Reducing Damage from Potato Leafhoppers on Alfalfa in New York through Variety Selection: A Comparison of Resistant vs. Susceptible Varieties 1998
Project Leaders: Julie Hansen, Jill Miller-Garvin, J. Keith Waldron, Don Viands
1. Compare potato leafhopper-resistant and susceptible alfalfa varieties for potato leafhopper (PLH) damage and yield in the first production year and winter survival following a seeding year season with heavy insect pressure at one location and moderate insect pressure at a second location.
2. Compare PLH-resistant and susceptible alfalfa varieties for forage quality and nymph counts at two harvests/locations where PLH damage is greatest.
Sweep data in 1998 at the site with moderate insect pressure in the seeding year (Clarendon) indicated that the PLH population was above threshold only at the second harvest on July 22. Yields of resistant varieties were significantly lower than those of susceptible varieties when PLH was below threshold. When PLH was above threshold, average second-harvest yields were equivalent for susceptible and resistant varieties.

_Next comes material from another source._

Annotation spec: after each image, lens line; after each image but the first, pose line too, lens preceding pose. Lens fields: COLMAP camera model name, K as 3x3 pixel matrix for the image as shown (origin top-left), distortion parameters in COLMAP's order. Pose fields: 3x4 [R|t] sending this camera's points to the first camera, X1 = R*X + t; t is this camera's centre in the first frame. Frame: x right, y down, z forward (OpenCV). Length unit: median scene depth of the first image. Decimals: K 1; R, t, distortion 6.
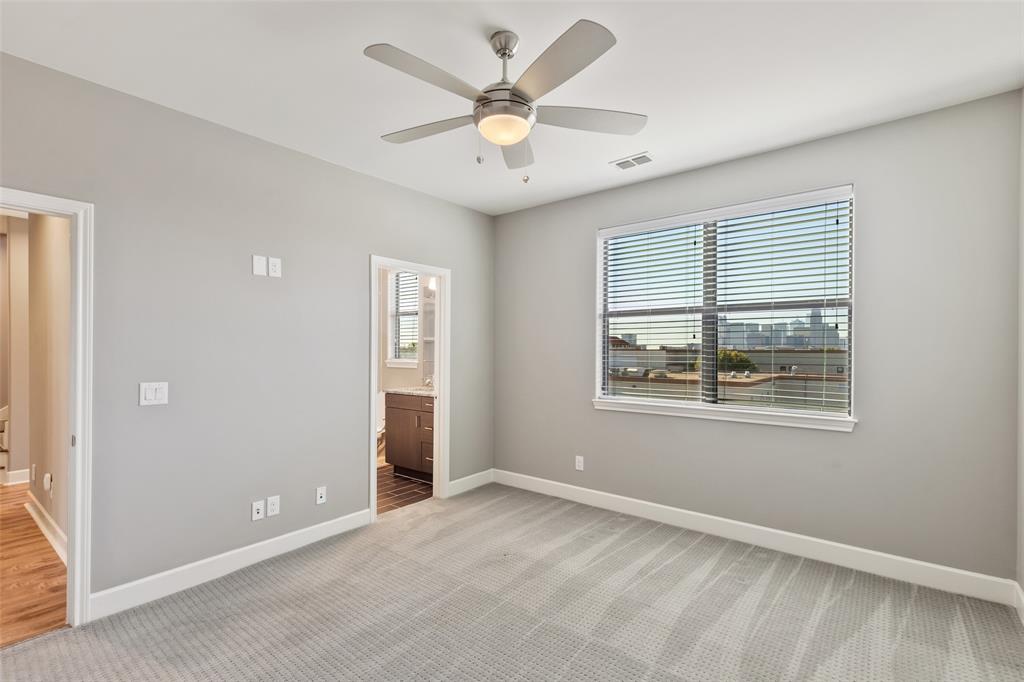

At the site that had heavy insect pressure in the seeding year (Ithaca), sweep data in 1998 indicated that the PLH population was not above threshold at any of the nine sampling dates. However, first- and second-harvest yields of resistant varieties were significantly higher than those of susceptible varieties. Second-harvest PLH damage scores and PLH nymph and adult counts were significantly lower on resistant varieties than on susceptible ones. The yield advantage of the resistant varieties may be due to carryover effects from seeding year damage, since PLH was below threshold in 1998.
Resistant varieties had higher protein concentration at both locations. The value per acre was higher ($19/A) for resistant varieties than susceptible varieties at Ithaca, and was lower (-$6/A) for resistant varieties at Clarendon.